Gecikse de Gelen Adaletin Onuru...

O bir yerel yönetim uzmanı, bir sosyolog, bir yazar, bir siyasetçi, bir kanaat önderi, bir sivil toplumcu, söylemleriyle, kenti geliştiren projelere olan hakimiyetiyle, birleştirici gücüyle Mersin'in tartışmasız bir değeri. Sevgili Bedrettin Gündeş...

Uzun süredir kamuoyunun vicdanını derinden yaralayan, toplumda infial uyandıran ve adalet duygusunu sarsan bir davada, nihayet hak yerini buldu. Bedrettin Gündeş hakkında verilen beraat kararı, sadece bir şahsı temize çıkarmakla kalmadı; aynı zamanda ülkemizin hukuk sistemine duyulan güveni de, bir nebze olsun yeniden inşa etme yolunda umut verdi.

Toplumun her kesimi tarafından yıllardır sevgi ve saygıyla anılan; sanat, spor, edebiyat, yerel yönetim, sosyoloji ve psikoloji gibi birçok alanda önemli katkılar sunmuş; özellikle Mersin’de sivil toplumun ve halkın gönlünde ayrı bir yeri olan Bedrettin Gündeş’in terör suçlamasıyla yargılanması, kamu vicdanında derin bir yaraya dönüşmüştü. Bu haksız ve temelsiz ithamlar, yalnızca Gündeş’in şahsına değil, aynı zamanda yıllarca emek verdiği değerlerin bütününe karşı yapılmış bir saldırı olarak görülmüştü.

Ne var ki, hukuk geciktiğinde bile anlamını yitirmemeli. Ve şimdi bu beraat kararı, gecikmiş ama doğru verilmiş bir hüküm olarak tarihe geçti. En dikkat çekici olan ise, bu kararı yalnızca Bedrettin Gündeş'in yakın çevresi ya da siyasi eğilimleri değil, tam tersine; çoğu zaman farklı kulvarlarda yer almış olan Cumhur İttifakı seçmenleri ve temsilcileri dahi büyük bir memnuniyetle karşıladı. Bu durum, Gündeş'in toplumsal vicdanda nasıl bir yer edindiğinin ve siyasi kamplaşmaların çok ötesinde bir kişilik olduğunun açık bir göstergesidir.

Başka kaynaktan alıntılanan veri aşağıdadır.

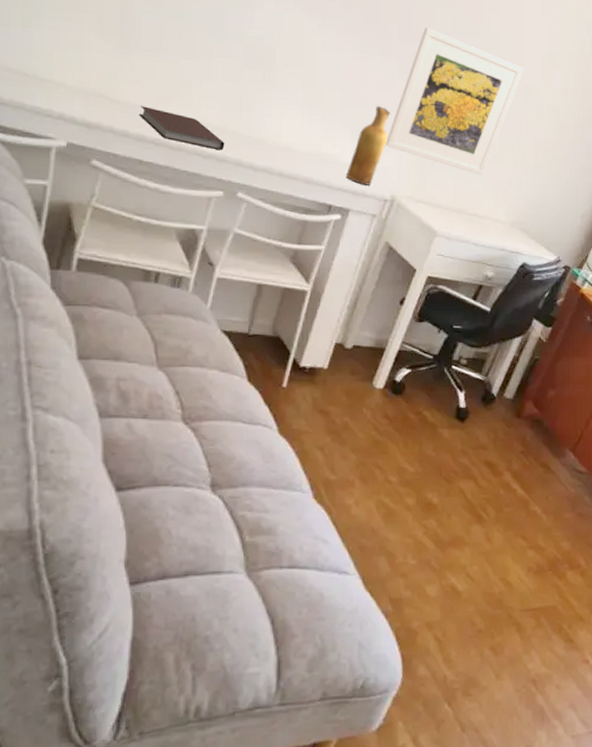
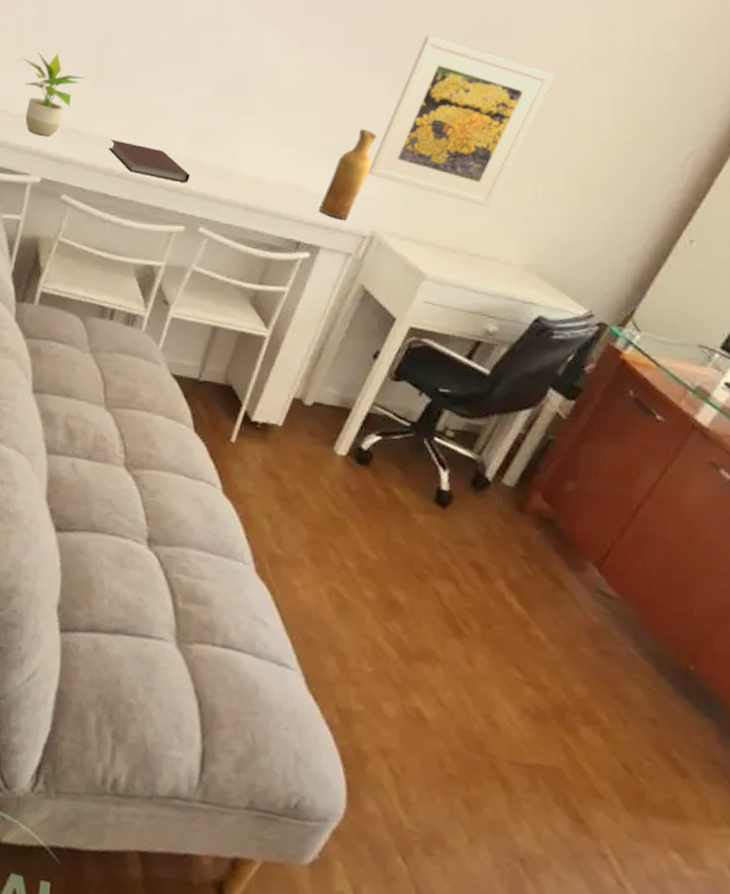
potted plant: none [31,11,107,99] -> present [21,52,85,136]

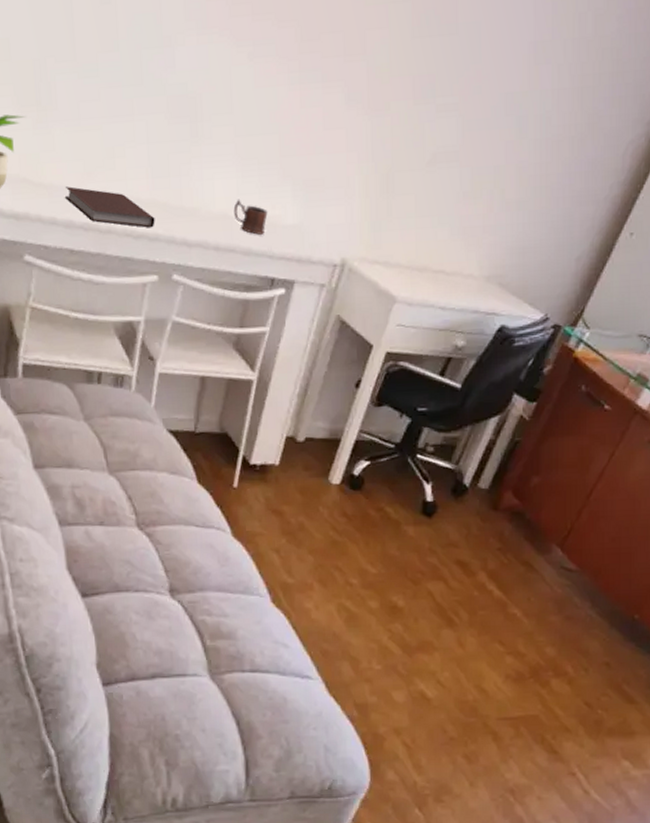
mug: none [267,166,301,200] -> present [233,199,268,235]
vase: present [319,129,376,220] -> none [289,148,337,250]
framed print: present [368,35,553,207] -> none [332,34,502,221]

Mersin kamuoyu, bu kararla birlikte derin bir nefes aldı. Çünkü Bedrettin Gündeş, bu kentin yalnızca bir bürokratı ya da yöneticisi değil; vicdanı, sesi, kalbi olmuştur. Hakkında oluşturulan karalama kampanyalarına, medya manipülasyonlarına ve yargısız infazlara rağmen dik duruşunu kaybetmemiş, hukuka ve demokratik değerlere olan inancını asla yitirmemiştir.

Bugün artık şunu daha net söyleyebiliyoruz: Bedrettin Gündeş’e yönelik yürütülen süreç, adaletin değil, bir süreliğine egemen olan korkunun, algının ve linç kültürünün eseriydi. Ancak hakikat eninde sonunda ortaya çıkar; gerçek, bir gün mutlaka galip gelir. Gündeş’in beraatı, işte bu hakikatin yeniden hatırlatılmasıdır.

Bu karar bir hukuk zaferinin olduğu kadar, bir insanlık ve vicdan zaferinin kaydıdır. Umuyoruz ki bu karar, bundan sonra hiç kimsenin benzer haksızlıklara maruz kalmaması için bir dönüm noktası olur. Ve umuyoruz ki, adalet artık sadece geç gelen değil, zamanında gelen ve herkese eşit yaklaşan bir ilke haline gelir.